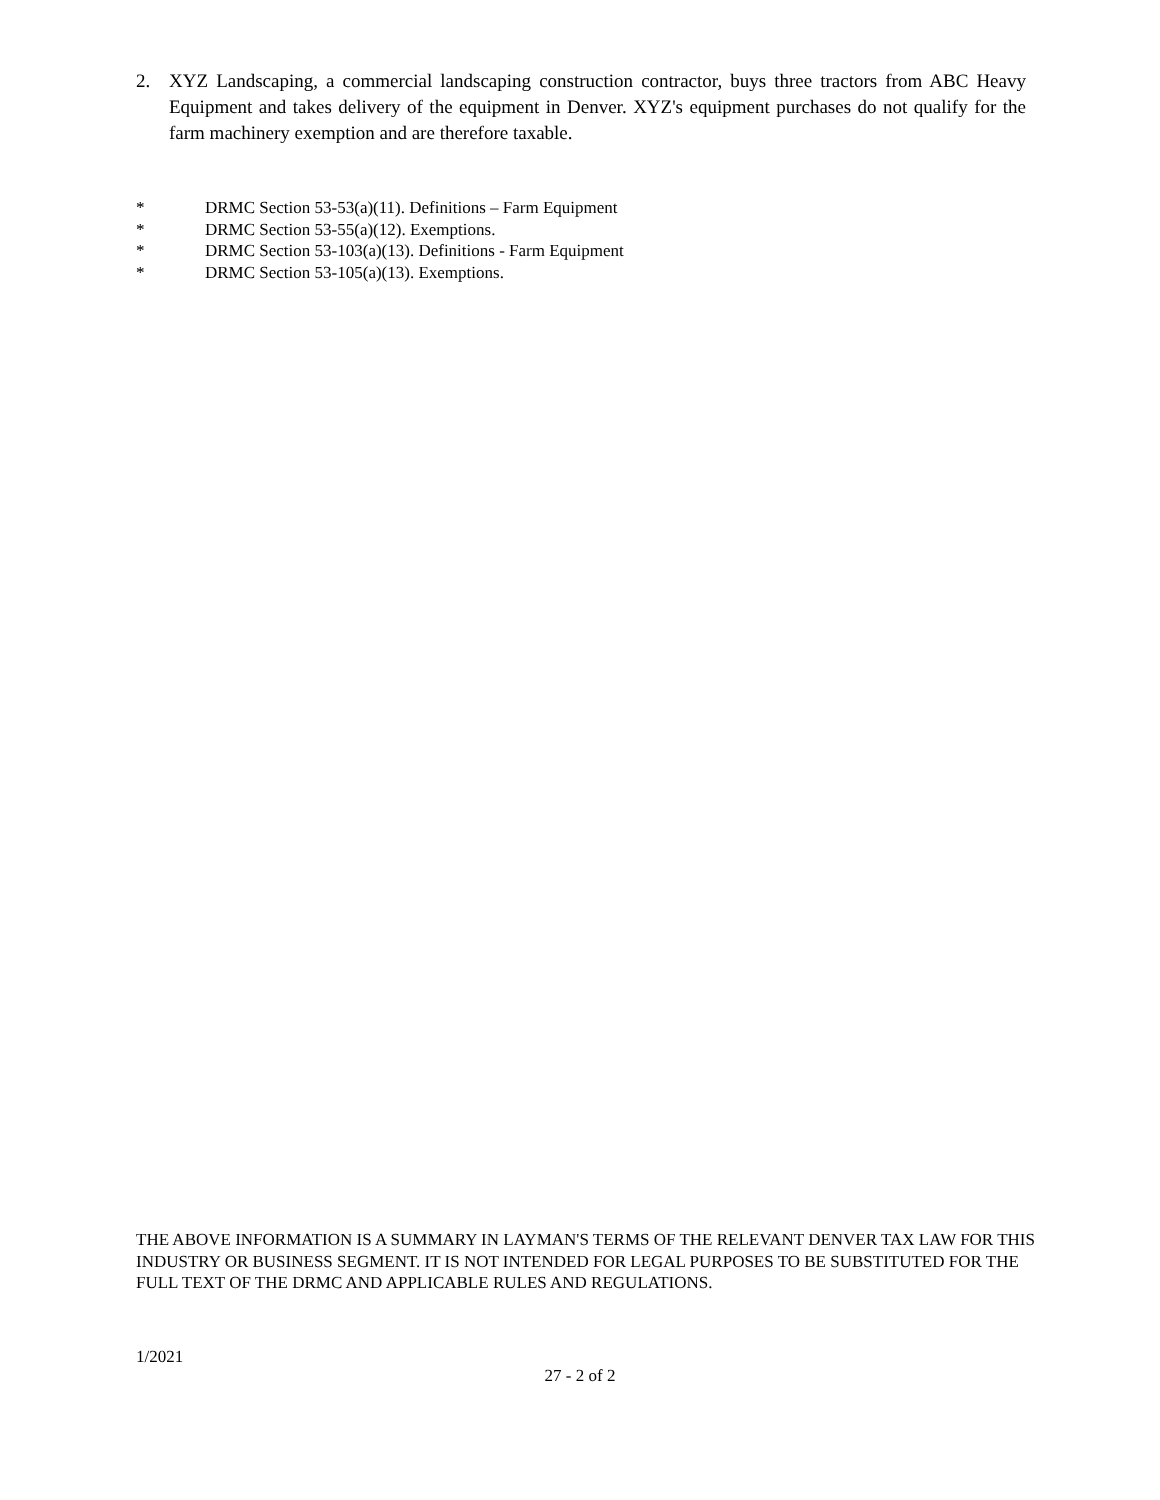2. XYZ Landscaping, a commercial landscaping construction contractor, buys three tractors from ABC Heavy Equipment and takes delivery of the equipment in Denver. XYZ's equipment purchases do not qualify for the farm machinery exemption and are therefore taxable.
* DRMC Section 53-53(a)(11). Definitions – Farm Equipment
* DRMC Section 53-55(a)(12). Exemptions.
* DRMC Section 53-103(a)(13). Definitions - Farm Equipment
* DRMC Section 53-105(a)(13). Exemptions.
THE ABOVE INFORMATION IS A SUMMARY IN LAYMAN'S TERMS OF THE RELEVANT DENVER TAX LAW FOR THIS INDUSTRY OR BUSINESS SEGMENT. IT IS NOT INTENDED FOR LEGAL PURPOSES TO BE SUBSTITUTED FOR THE FULL TEXT OF THE DRMC AND APPLICABLE RULES AND REGULATIONS.
1/2021
27 - 2 of 2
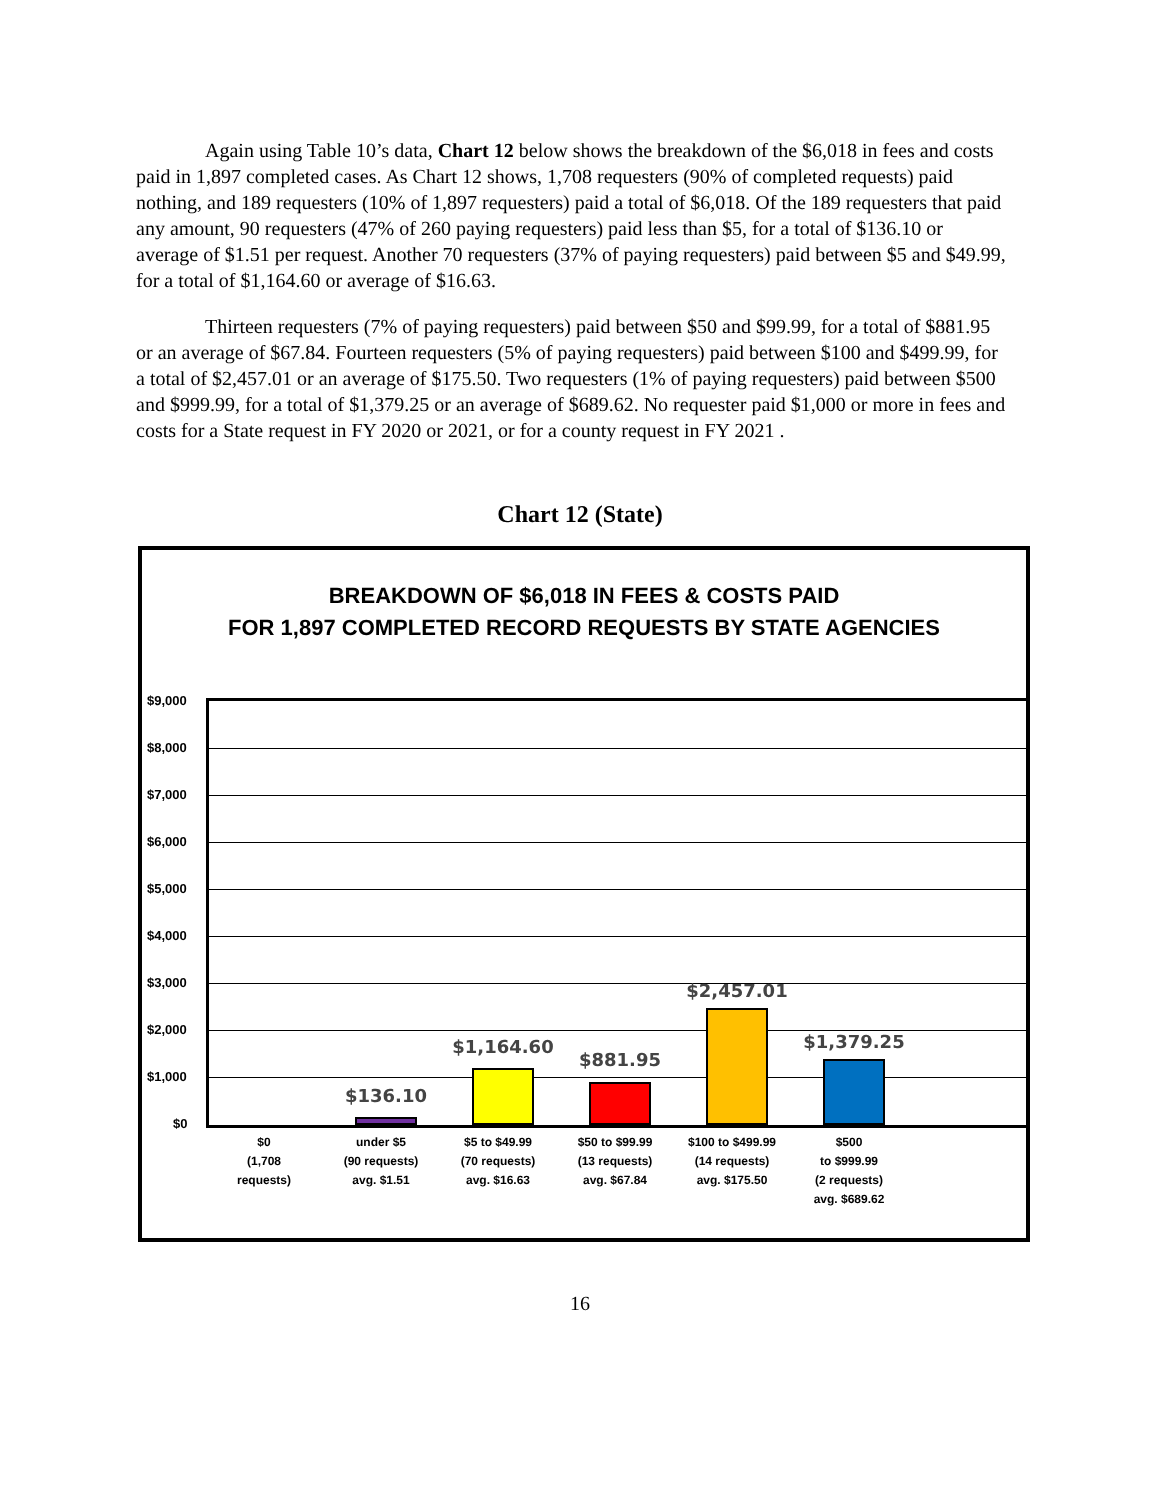Again using Table 10’s data, Chart 12 below shows the breakdown of the $6,018 in fees and costs paid in 1,897 completed cases. As Chart 12 shows, 1,708 requesters (90% of completed requests) paid nothing, and 189 requesters (10% of 1,897 requesters) paid a total of $6,018. Of the 189 requesters that paid any amount, 90 requesters (47% of 260 paying requesters) paid less than $5, for a total of $136.10 or average of $1.51 per request. Another 70 requesters (37% of paying requesters) paid between $5 and $49.99, for a total of $1,164.60 or average of $16.63.
Thirteen requesters (7% of paying requesters) paid between $50 and $99.99, for a total of $881.95 or an average of $67.84. Fourteen requesters (5% of paying requesters) paid between $100 and $499.99, for a total of $2,457.01 or an average of $175.50. Two requesters (1% of paying requesters) paid between $500 and $999.99, for a total of $1,379.25 or an average of $689.62. No requester paid $1,000 or more in fees and costs for a State request in FY 2020 or 2021, or for a county request in FY 2021 .
Chart 12 (State)
BREAKDOWN OF $6,018 IN FEES & COSTS PAID
FOR 1,897 COMPLETED RECORD REQUESTS BY STATE AGENCIES
$9,000
$8,000
$7,000
$6,000
$5,000
$4,000
$3,000
$2,000
$1,000
$0
$136.10
$1,164.60
$881.95
$2,457.01
$1,379.25
$0
(1,708
requests)
under $5
(90 requests)
avg. $1.51
$5 to $49.99
(70 requests)
avg. $16.63
$50 to $99.99
(13 requests)
avg. $67.84
$100 to $499.99
(14 requests)
avg. $175.50
$500
to $999.99
(2 requests)
avg. $689.62
16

Problem statement ▸
Everything in the material above from the line that has "Section 53-105(a)(13). Exemptions." through the line that has "27 - 2 of 2" must be duplicated exactly, with no other lines given.

Written response ▸
* DRMC Section 53-105(a)(13). Exemptions.
THE ABOVE INFORMATION IS A SUMMARY IN LAYMAN'S TERMS OF THE RELEVANT DENVER TAX LAW FOR THIS INDUSTRY OR BUSINESS SEGMENT. IT IS NOT INTENDED FOR LEGAL PURPOSES TO BE SUBSTITUTED FOR THE FULL TEXT OF THE DRMC AND APPLICABLE RULES AND REGULATIONS.
1/2021
27 - 2 of 2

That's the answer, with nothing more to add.